Crítico às condições do certame, o presidente da Associação dos Engenheiros da Petrobras, Felipe Coutinho, afirmou em nota que o resultado foi "o menos pior" possível. "Considero que o leilão não deveria ser realizado porque é inoportuno e lesivo ao interesse nacional. Acelera o ciclo extrativo e primário exportador, do tipo colonial, do petróleo cru do Brasil. Os critérios prejudicam o interesse nacional", acrescentou.
O resultado do leilão
Bloco de Búzios
- Consórcio vencedor: Petrobras (90%) com as chinesas CNODC Brasil (5%) e CNOOC Petroleum (5%)
- Percentual de óleo-lucro oferecido: 23,24%
- Bônus de assinatura: R$ 68,194 bilhões
Bloco de Itapu
- Vencedor: Petrobras (100%)
- Percentual de óleo-lucro oferecido: 18,15%
- Bônus de assinatura: R$ 1,766 bilhão
Bloco de Sépia
- Sem interessados
Bloco de Atapu
- Sem interessados
Tire suas dúvidas
Por que realizar dois leilões do pré-sal em sequência?

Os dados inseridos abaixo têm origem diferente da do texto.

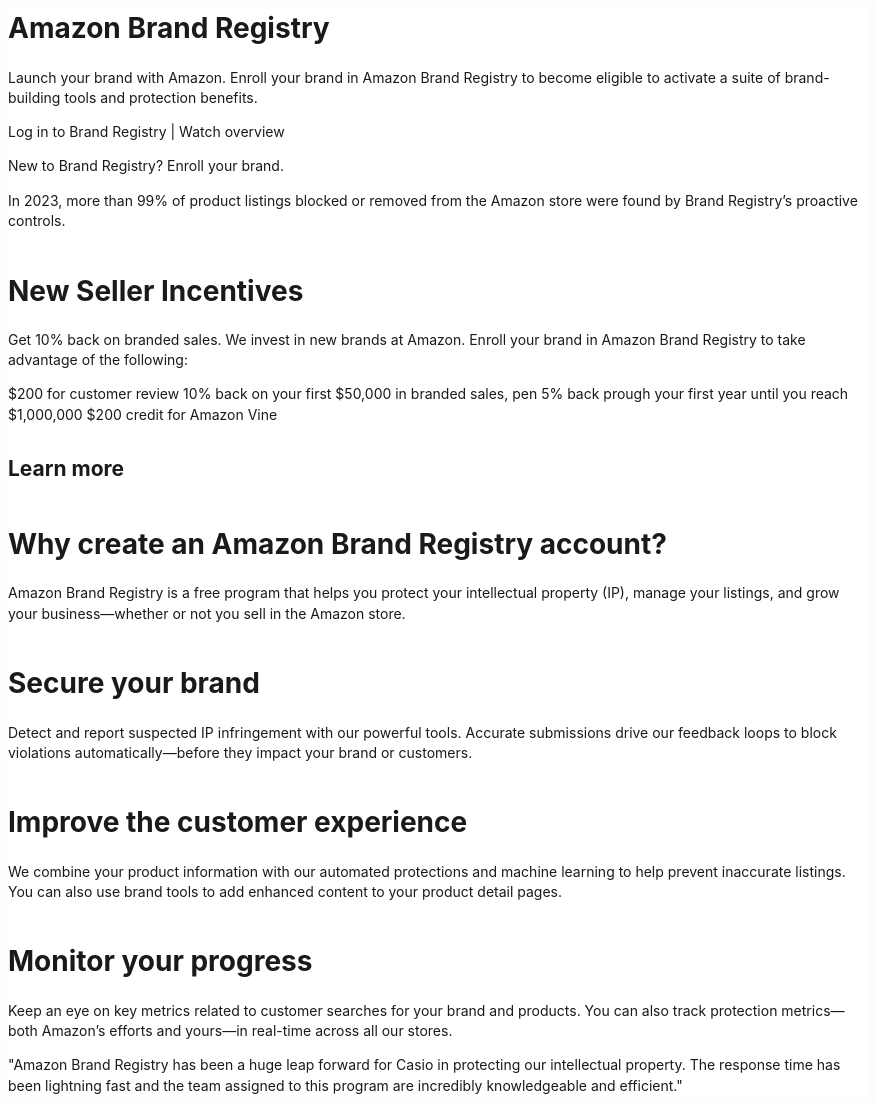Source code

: # Amazon Brand Registry

Launch your brand with Amazon. Enroll your brand in Amazon Brand Registry to become eligible to activate a suite of brand-building tools and protection benefits.

Log in to Brand Registry | Watch overview

New to Brand Registry? Enroll your brand.

In 2023, more than 99% of product listings blocked or removed from the Amazon store were found by Brand Registry’s proactive controls.

# New Seller Incentives

Get 10% back on branded sales. We invest in new brands at Amazon. Enroll your brand in Amazon Brand Registry to take advantage of the following:

$200 for customer review
10% back on your first $50,000 in branded sales, pen 5% back prough your first year until you reach $1,000,000
$200 credit for Amazon Vine

Learn more
---
# Why create an Amazon Brand Registry account?

Amazon Brand Registry is a free program that helps you protect your intellectual property (IP), manage your listings, and grow your business—whether or not you sell in the Amazon store.

# Secure your brand

Detect and report suspected IP infringement with our powerful tools. Accurate submissions drive our feedback loops to block violations automatically—before they impact your brand or customers.

# Improve the customer experience

We combine your product information with our automated protections and machine learning to help prevent inaccurate listings. You can also use brand tools to add enhanced content to your product detail pages.

# Monitor your progress

Keep an eye on key metrics related to customer searches for your brand and products. You can also track protection metrics—both Amazon’s efforts and yours—in real-time across all our stores.

"Amazon Brand Registry has been a huge leap forward for Casio in protecting our intellectual property. The response time has been lightning fast and the team assigned to this program are incredibly knowledgeable and efficient."
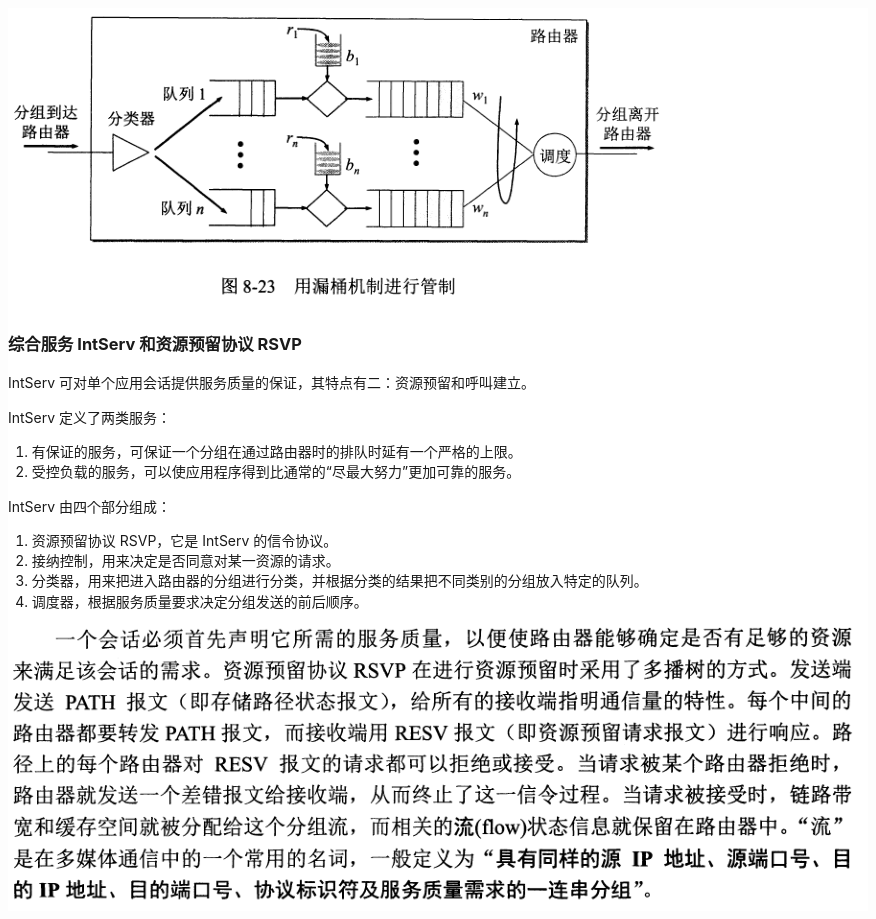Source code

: ![](../imgs/mm18.png)

### 综合服务 IntServ 和资源预留协议 RSVP
IntServ 可对单个应用会话提供服务质量的保证，其特点有二：资源预留和呼叫建立。

IntServ 定义了两类服务：
1. 有保证的服务，可保证一个分组在通过路由器时的排队时延有一个严格的上限。
2. 受控负载的服务，可以使应用程序得到比通常的“尽最大努力”更加可靠的服务。

IntServ 由四个部分组成：
1. 资源预留协议 RSVP，它是 IntServ 的信令协议。
2. 接纳控制，用来决定是否同意对某一资源的请求。
3. 分类器，用来把进入路由器的分组进行分类，并根据分类的结果把不同类别的分组放入特定的队列。
4. 调度器，根据服务质量要求决定分组发送的前后顺序。

![](../imgs/mm19.png)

Porque cada um contempla áreas com características diferentes. Os lotes oferecidos nesta quarta-feira são excedentes da cessão onerosa – Búzios, Itapu, Sépia e Atapu. Nessas áreas, existem atividades que indicam a existência de grandes reservas de petróleo e gás natural. Além disso, são blocos em que a Petrobras já investiu, porque antes tinha autorização. O leilão de quinta-feira engloba cinco áreas (Aram, Bumerangue, Cruzeiro do Sul, Sudoeste de Sagitário e Norte de Brava). Nessas, as empresas precisarão fazer estudos para confirmar a existência de petróleo e gás natural em escala comercial. Embora a província do pré-sal seja promissora, há maior risco. Isso explica o valor menor de bônus de assinatura (R$ 7,8 bilhões).
O governo indicou na terça-feira que, em 15 anos, pretende distribuir até R$ 500 bilhões a Estados e municípios em recursos do pré-sal. Essa projeção muda diante do resultado do megaleilão?
Não. O megaleilão teve frustração na estimativa de arrecadação com bônus de assinatura, que poderia ter alcançado R$ 106,6 bilhões. Esse é o valor pago pelas companhias para ter permissão de explorar petróleo e gás natural. A quantia que pode chegar a R$ 500 bilhões é referente a repasses posteriores, quando a produção já estiver em andamento.
O que acontecerá com as duas áreas da cessão onerosa que não foram arrematadas?
Os blocos de Sépia e Atapu deverão ir a leilão outra vez em 2020. Ainda não há data definida para o novo certame. O Ministério de Minas e Energia ainda cogita rever as regras para atrair investidores estrangeiros.